The Iraq war is “winding down”, he said, a dubious assertion when one considers there are still 120,000 US troops in Iraq and 130 people were killed in bombings in Baghdad on Tuesday.

Of the three criteria cited by Obama for a just war – self-defence, proportional use of force and the protection of civilians – arguably only the first applies to Afghanistan. And even the president’s statement that 43 countries are fighting there “to defend ourselves and all nations from further attacks” has been challenged by US critics who point out that al-Qaeda is no longer in Afghanistan, but in neighbouring Pakistan and further afield.

Obama deplored that “the capacity of human beings to think up new ways to kill one another proved inexhaustible”, ignoring the fact that the US is far and away the world’s leading manufacturer and exporter of weapons.

US critics would pounce on anything resembling an apology, so it wasn’t surprising that Obama regretted the lost “distinction between combatant and civilian” without mentioning that in all their recent wars, America and Israel have blurred that distinction.

Referring to Islamic extremists, Obama denounced “a few small men with outsized rage [who] murder innocents on a horrific scale”.

The history of US Middle East policy, of the festering wound of the dispossession of the Palestinians, of unconditional US support for Israel and for Arab dictatorships, was absent.

In the most glaring gap of the speech, neither Israel nor Palestinians were cited, only the briefest allusion to “the conflict between Arabs and Jews”.

Reiterating words used nine days earlier in his speech on the Afghan war, Obama praised the US for bearing the (white man’s?) “burden” of “underwriting global security for more than six decades with the blood of our citizens and the strength of our arms”.

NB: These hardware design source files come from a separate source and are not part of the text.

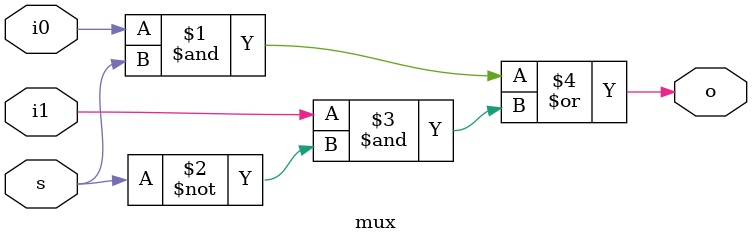
<source format=v>
module left_shift(in,shift,out);

	input [24:0]in;
	input [4:0]shift;
	output [24:0]out;

	wire [24:0]stage1,stage2,stage3,stage4;
	genvar i;

	// stage 1
	mux stage_1_0(1'b0,in[0],shift[0],stage1[0]);
	generate
		for(i=1;i<25;i=i+1)
			mux stage_1(in[i-1],in[i],shift[0],stage1[i]);
	endgenerate

	// stage 2
	mux stage_2_0(1'b0,stage1[0],shift[1],stage2[0]);
	mux stage_2_1(1'b0,stage1[1],shift[1],stage2[1]);
	generate
		for(i=2;i<25;i=i+1)
			mux stage_2(stage1[i-2],stage1[i],shift[1],stage2[i]);
	endgenerate

	// stage 3
	generate
		for(i=0;i<4;i=i+1)
			mux stage_3(1'b0,stage2[i],shift[2],stage3[i]);
	endgenerate
	generate
		for(i=4;i<25;i=i+1)
			mux stage_3(stage2[i-4],stage2[i],shift[2],stage3[i]);
	endgenerate

	// stage 4
	generate
		for(i=0;i<8;i=i+1)
			mux stage_4(1'b0,stage3[i],shift[3],stage4[i]);
	endgenerate
	generate
		for(i=8;i<25;i=i+1)
			mux stage_4(stage3[i-8],stage3[i],shift[3],stage4[i]);
	endgenerate

	// stage 5
	generate
		for(i=0;i<16;i=i+1)
			mux stage_5(1'b0,stage4[i],shift[4],out[i]);
	endgenerate
	generate
		for(i=16;i<25;i=i+1)
			mux stage_5(stage4[i-16],stage4[i],shift[4],out[i]);
	endgenerate

endmodule

module right_shift(in,shift,out);

	input [23:0]in;
	input [4:0]shift;
	output [23:0]out;

	wire [23:0]stage1,stage2,stage3,stage4;
	genvar i;

	// stage 1
	generate
		for(i=0;i<23;i=i+1)
			mux stage_1(in[i+1],in[i],shift[0],stage1[i]);
	endgenerate
	mux stage_1_24(1'b0,in[23],shift[0],stage1[23]);

	// stage 2
	generate
		for(i=0;i<22;i=i+1)
			mux stage_2(stage1[i+2],stage1[i],shift[1],stage2[i]);
	endgenerate
	mux stage_2_1(1'b0,stage1[22],shift[1],stage2[22]);
	mux stage_2_0(1'b0,stage1[23],shift[1],stage2[23]);

	// stage 3
	generate
		for(i=0;i<20;i=i+1)
			mux stage_3(stage2[i+4],stage2[i],shift[2],stage3[i]);
	endgenerate
	generate
		for(i=20;i<24;i=i+1)
			mux stage_3(1'b0,stage2[i],shift[2],stage3[i]);
	endgenerate

	// stage 4
	generate
		for(i=0;i<16;i=i+1)
			mux stage_4(stage3[i+8],stage3[i],shift[3],stage4[i]);
	endgenerate
	generate
		for(i=16;i<24;i=i+1)
			mux stage_4(1'b0,stage3[i],shift[3],stage4[i]);
	endgenerate

	// stage 5
	generate
		for(i=0;i<8;i=i+1)
			mux stage_5(stage4[i+16],stage4[i],shift[4],out[i]);
	endgenerate
	generate
		for(i=8;i<24;i=i+1)
			mux stage_5(1'b0,stage4[i],shift[4],out[i]);
	endgenerate

endmodule

module mux(i0,i1,s,o);

	input i0,i1,s;
	output o;

	assign o = (i0 & s) | (i1 & ~s);

endmodule
</source>
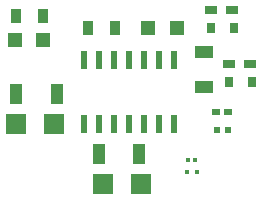
<source format=gts>
G04 #@! TF.FileFunction,Soldermask,Top*
%FSLAX46Y46*%
G04 Gerber Fmt 4.6, Leading zero omitted, Abs format (unit mm)*
G04 Created by KiCad (PCBNEW 4.0.6) date 08/28/18 17:36:48*
%MOMM*%
%LPD*%
G01*
G04 APERTURE LIST*
%ADD10C,0.100000*%
%ADD11R,0.700000X0.600000*%
%ADD12R,0.400000X0.400000*%
%ADD13R,1.300000X1.198880*%
%ADD14R,1.000000X0.797560*%
%ADD15R,0.900000X1.300000*%
%ADD16R,0.700000X0.900000*%
%ADD17R,0.450000X0.430000*%
%ADD18R,0.600000X0.600000*%
%ADD19R,1.700000X1.800860*%
%ADD20R,1.100000X1.700000*%
%ADD21R,1.600000X1.000000*%
%ADD22R,0.600000X1.500000*%
G04 APERTURE END LIST*
D10*
D11*
X131564000Y-116586000D03*
X130564000Y-116586000D03*
D12*
X128824000Y-120650000D03*
X128224000Y-120650000D03*
D13*
X115951000Y-110490000D03*
X113538000Y-110490000D03*
X124841000Y-109474000D03*
X127254000Y-109474000D03*
D14*
X130175000Y-107950000D03*
X131953000Y-107950000D03*
D15*
X115951000Y-108458000D03*
X113665000Y-108458000D03*
X119761000Y-109474000D03*
X122047000Y-109474000D03*
D16*
X130175000Y-109474000D03*
X132080000Y-109474000D03*
D17*
X128124000Y-121666000D03*
X128924000Y-121666000D03*
D14*
X131699000Y-112522000D03*
X133477000Y-112522000D03*
D16*
X131699000Y-114046000D03*
X133604000Y-114046000D03*
D18*
X130664000Y-118110000D03*
X131564000Y-118110000D03*
D19*
X121031000Y-122682000D03*
X124206000Y-122682000D03*
D20*
X120650000Y-120142000D03*
X124079000Y-120142000D03*
D19*
X116840000Y-117602000D03*
X113665000Y-117602000D03*
D20*
X117094000Y-115062000D03*
X113665000Y-115062000D03*
D21*
X129540000Y-114530000D03*
X129540000Y-111530000D03*
D22*
X127000000Y-112235000D03*
X125730000Y-112235000D03*
X124460000Y-112235000D03*
X123190000Y-112235000D03*
X121920000Y-112235000D03*
X120650000Y-112235000D03*
X119380000Y-112235000D03*
X119380000Y-117635000D03*
X120650000Y-117635000D03*
X121920000Y-117635000D03*
X123190000Y-117635000D03*
X124460000Y-117635000D03*
X125730000Y-117635000D03*
X127000000Y-117635000D03*
M02*

</source>
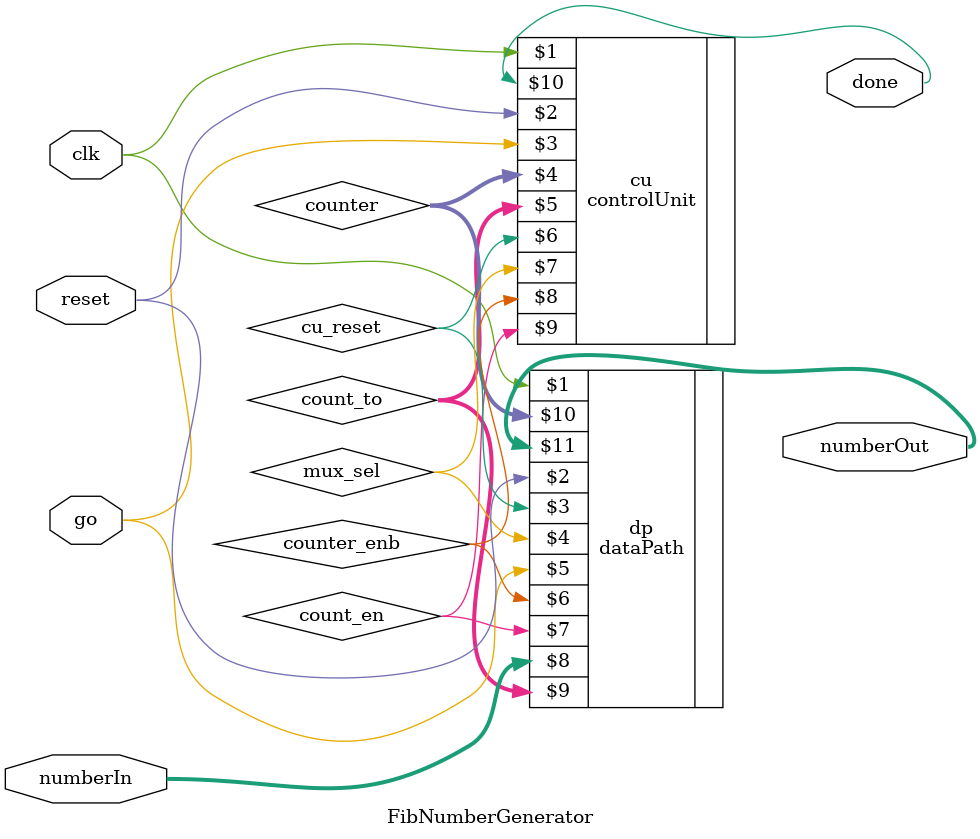
<source format=v>
module FibNumberGenerator(
	input clk, reset, go, 
	input [4:0] numberIn,
	output done,
	output [15:0] numberOut
	);

	wire [15:0] counter;
	wire [4:0] count_to;
	wire mux_sel, counter_enb, count_en, cu_reset;
	
	dataPath dp(clk, reset, cu_reset, mux_sel, go, counter_enb, count_en, numberIn, count_to, counter, numberOut);
	
	controlUnit cu(clk, reset, go, counter, count_to, cu_reset, mux_sel, counter_enb, count_en, done);
endmodule

</source>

Yes, Obama quoted the golden rule, instilled in him at his mother’s knee. But his Nobel lecture was a farewell to idealism, a reasoned espousal of pragmatism. Woodrow Wilson won the Nobel Prize for seeking to ban war through the creation of the League of Nations.

Obama paid homage to his non-violent heroes, Martin Luther King and Mahatma Gandhi, but recognised regretfully: “To say that force is sometimes necessary . . . is a recognition of history; the imperfections of man and the limits of reason.”